Kabur dari Penjara, Buronan Tertangkap Gara-Gara Beli Gim Call of Duty

·Bacaan 1 menit

Liputan6.com, Jakarta - Seorang buronan yang melarikan diri dari penjara pastinya akan berusaha sangat keras agar tidak tertangkap polisi lagi.

Namun, tidak dengan Clint Butler yang menjalani hukuman 17 tahun karena perampokan dan pelanggaran senjata api.

Butler melarikan diri dari Penjara Spring Hill di Buckinghamshire pada November 2020, tetapi pelariannya tidak berlangsung lama. Demikian sebagaimana dikutip Ubergizmo, Rabu (10/3/2021).

Tampaknya Butler bosan saat terjebak di rumah karena pandemi Covid-19, dan memutuskan untuk melanggar aturan dengan membeli Call of Duty: Black Ops Cold War.

Gara-gara hal itu dia dihentikan oleh polisi yang menanyakan mengapa dia keluar dan melanggar aturan lockdown.

**Ibadah Ramadan makin khusyuk dengan ayat-ayat ini.

Nekat Menendang Polisi

Credit: www.callofduty.com
Credit: www.callofduty.com

Butler terlihat begitu mencurigakan ketika polisi memergoki dia dan temannya berbalik arah dan berjalan pergi setelah melihat polisi.

Lebih buruk lagi, Butler menendang petugas polisi dan mencoba melarikan diri sebelum dia ditangkap.

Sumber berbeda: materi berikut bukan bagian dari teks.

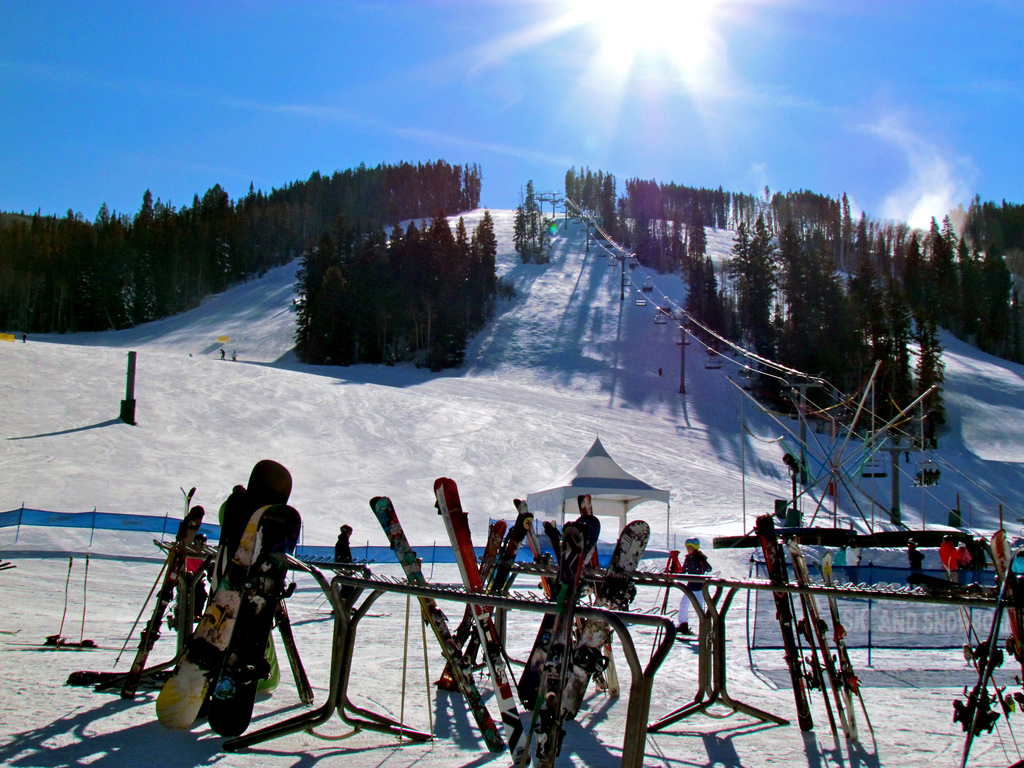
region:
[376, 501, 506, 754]
ski is in the snow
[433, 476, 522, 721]
ski is in the snow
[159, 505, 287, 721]
ski is in the snow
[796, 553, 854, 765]
ski is in the snow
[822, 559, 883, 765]
ski is in the snow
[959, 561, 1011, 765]
ski is in the snow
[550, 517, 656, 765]
ski is in the snow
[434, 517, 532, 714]
ski is in the snow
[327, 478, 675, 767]
skis and snowboards attached to a ski rack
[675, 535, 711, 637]
young person wearing a green and yellow helmet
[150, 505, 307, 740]
yellow snowboard next to black snowboard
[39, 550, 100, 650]
two ski poles next to each other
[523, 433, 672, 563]
white tent with blue stripes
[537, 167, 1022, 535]
group of trees next to ski lift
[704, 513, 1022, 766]
ski rack with several skis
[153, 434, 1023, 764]
a group of ski racks in front of a white tent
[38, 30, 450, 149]
Sky is blue color.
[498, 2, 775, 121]
Sun is shining brightly.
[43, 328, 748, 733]
Snow is in ground.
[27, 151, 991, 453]
Pine trees are green color.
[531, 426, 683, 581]
Tent is white and blue color.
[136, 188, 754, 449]
Shadow falls on snow.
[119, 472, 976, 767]
Skiing board and poles are arranged in stand.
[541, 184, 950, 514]
Cable car is above snow.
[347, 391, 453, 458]
Large body of snow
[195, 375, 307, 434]
Large body of snow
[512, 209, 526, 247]
A tree in a field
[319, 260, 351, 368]
A tree in a field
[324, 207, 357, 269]
A tree in a field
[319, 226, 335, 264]
A tree in a field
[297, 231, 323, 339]
A tree in a field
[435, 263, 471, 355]
A tree in a field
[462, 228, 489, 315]
A tree in a field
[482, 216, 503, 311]
A tree in a field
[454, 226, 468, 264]
A tree in a field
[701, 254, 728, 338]
A tree in a field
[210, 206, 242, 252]
green leaves on the tree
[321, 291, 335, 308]
green leaves on the tree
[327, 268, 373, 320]
green leaves on the tree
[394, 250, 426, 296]
green leaves on the tree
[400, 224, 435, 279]
green leaves on the tree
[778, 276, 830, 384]
green leaves on the tree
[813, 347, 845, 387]
green leaves on the tree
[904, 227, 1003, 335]
green leaves on the tree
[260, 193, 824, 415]
snow on a ski slope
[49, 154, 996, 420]
trees on the mountain side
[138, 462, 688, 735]
metal poles supporting skis and snowboards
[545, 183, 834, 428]
chairlift on the side of a mountain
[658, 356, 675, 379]
person on a mountain side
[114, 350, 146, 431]
a post in the snow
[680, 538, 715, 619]
a woman wearing white ski pants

Kemungkinan polisi telah mengecek latar belakang Butler dan ditemukan bahwa dia adalah seorang buronan yang kabur dari penjara.

Diganjar Hukuman Tambahan

ilustrasi begal motor, Foto: Kriminologi.id
ilustrasi begal motor, Foto: Kriminologi.id

Atas perbuatannya itu, dia mendapat hukuman tambahan 13 bulan karena melarikan diri dari penjara, ditambah 6 bulan masa hukuman karena menyerang petugas polisi.

Inspektur Polisi Birmingham, Nick Rowe, heran mengapa Butler dengan bodohnya datang ke kota bersama temannya selama masa lockdown hanya untuk membeli video gim.

"Ini masih menjadi misteri," kata Nick memungkaskan.